→ **WORK TO BE COMPLETED**
Quote the data below in full, minus the images.

→ **SOURCE MATERIAL**
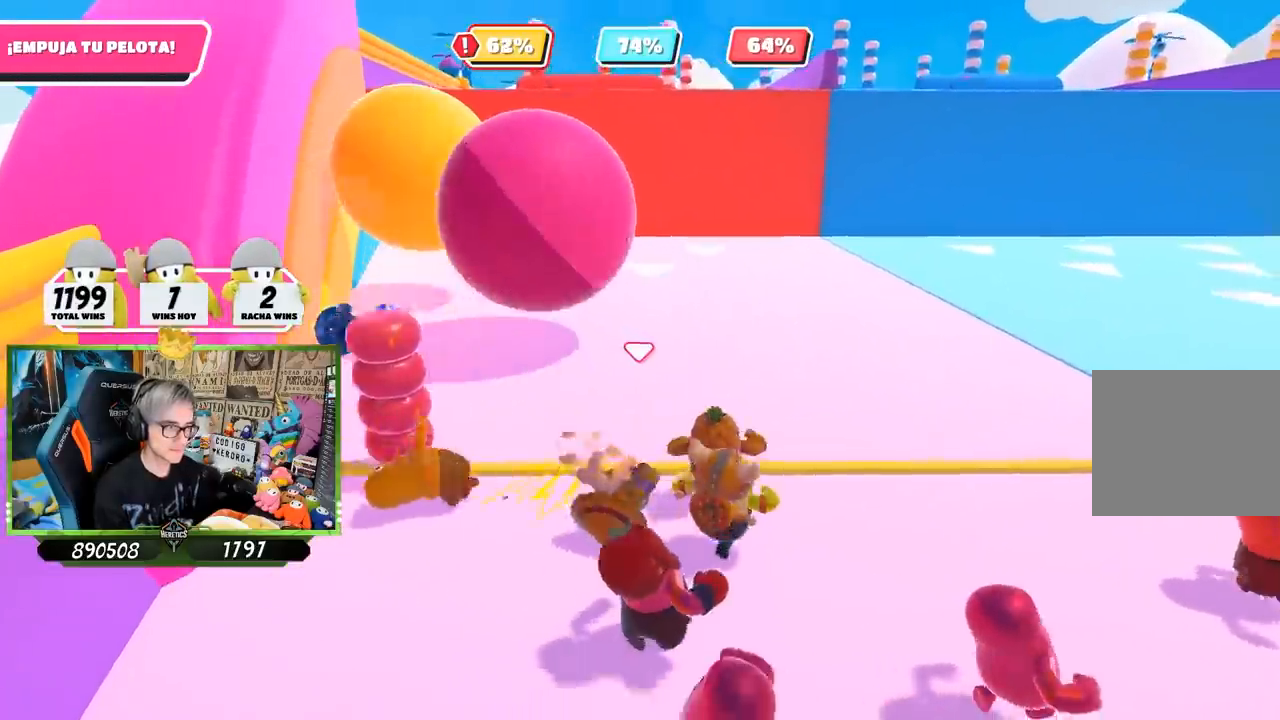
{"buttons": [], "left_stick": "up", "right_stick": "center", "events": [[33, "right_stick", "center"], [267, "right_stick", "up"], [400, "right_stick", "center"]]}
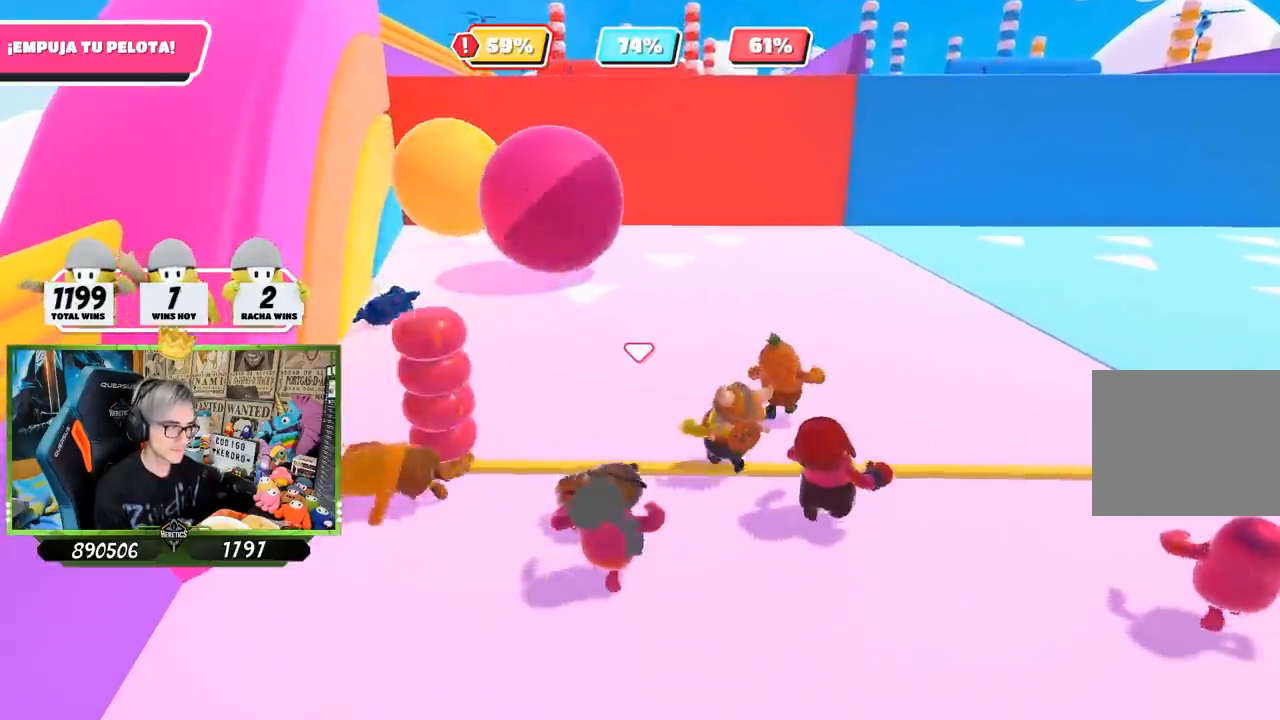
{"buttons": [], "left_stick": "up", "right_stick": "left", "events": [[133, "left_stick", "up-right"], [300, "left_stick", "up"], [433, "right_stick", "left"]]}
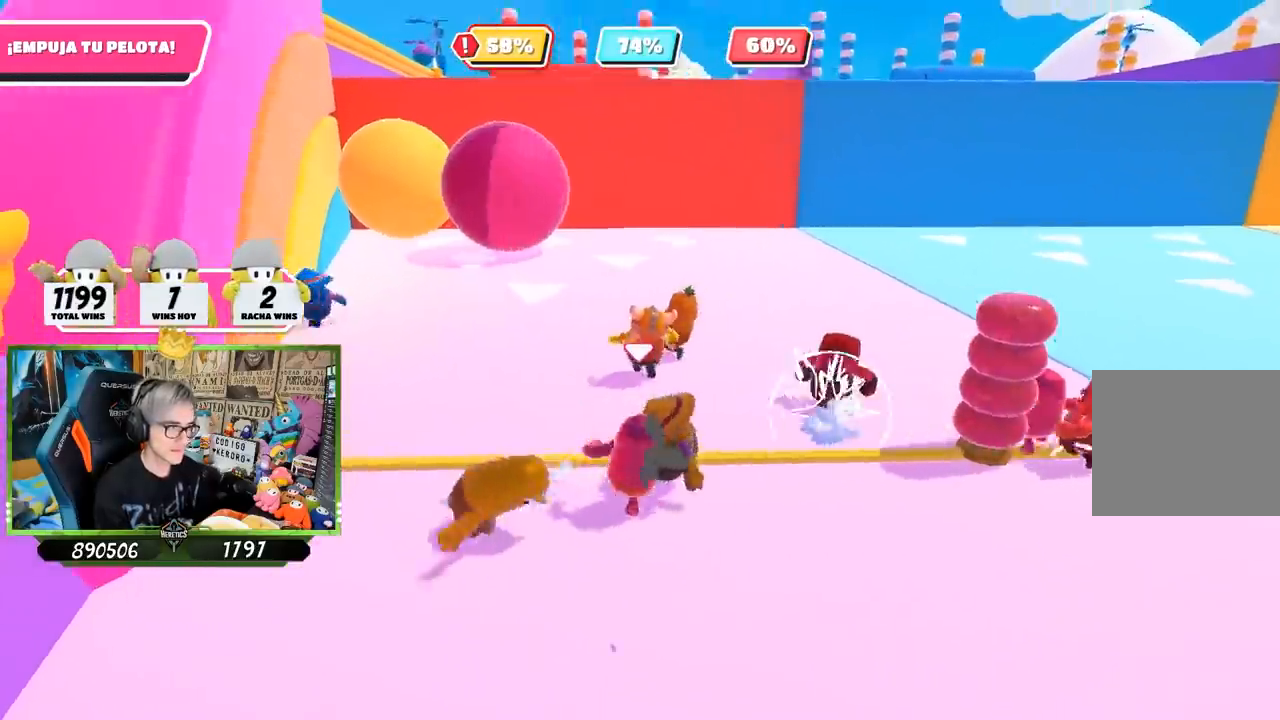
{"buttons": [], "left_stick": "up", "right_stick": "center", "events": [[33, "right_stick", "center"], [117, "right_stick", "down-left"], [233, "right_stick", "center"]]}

→ **SOLUTION FOR THIS EXERCISE**
{"buttons": [], "left_stick": "up", "right_stick": "center", "events": [[33, "right_stick", "center"], [267, "right_stick", "up"], [400, "right_stick", "center"]]}
{"buttons": [], "left_stick": "up", "right_stick": "left", "events": [[133, "left_stick", "up-right"], [300, "left_stick", "up"], [433, "right_stick", "left"]]}
{"buttons": [], "left_stick": "up", "right_stick": "center", "events": [[33, "right_stick", "center"], [117, "right_stick", "down-left"], [233, "right_stick", "center"]]}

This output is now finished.